Upon relocating from Philadelphia to San Francisco, Williams was introduced to the great Mary Lou Williams. Buoyed up by the elder pianist's advice ("Don’t ever let anyone stop you"), she became a outspoken, vocal critic of her scene: of the meagre pay, the jazz "male-dominated sphere," the "typical jazz socializing" – namely smoking and drinking as the main method of getting gigs – and of a commercial business profiting from the work of artists in need.

"I remain constantly disappointed at the nature of the ‘jazz world’ and its failure to unite, discuss, and defend a set, any set, of core values," she penned in the album notes to her 2008 release Deep Monk. Likewise, the writing on her blog was wide-ranging, honest, expressly political and feminist, though she rarely discussed her experiences as a trans woman. As one critic noted: "To add to the sexism … that pushed her from her desired musical domain for a period, imagine what kind of cruel nonsense she must have faced as a trans woman in the jazz scene of the early 80s."
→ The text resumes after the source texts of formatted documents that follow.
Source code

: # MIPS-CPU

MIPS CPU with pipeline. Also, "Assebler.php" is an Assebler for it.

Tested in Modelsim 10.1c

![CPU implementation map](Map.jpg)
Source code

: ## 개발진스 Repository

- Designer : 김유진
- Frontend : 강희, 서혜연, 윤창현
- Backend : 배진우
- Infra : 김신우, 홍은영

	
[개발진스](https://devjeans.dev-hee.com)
Forging an Autonomous Career

The artist's trajectory moved toward self-sufficiency. After time in the vibrant Bay Area scene, she moved through smaller cities such as Sacramento and Santa Cruz, moving to Portland in 1991, and later going to a more remote location, to Yakima, Washington State, in the 2010s. Williams saw early on the great promise of the internet

Margaret Andersen MD
Margaret Andersen MD

A seasoned casino gaming analyst with over a decade of experience in slot machine mechanics and player psychology.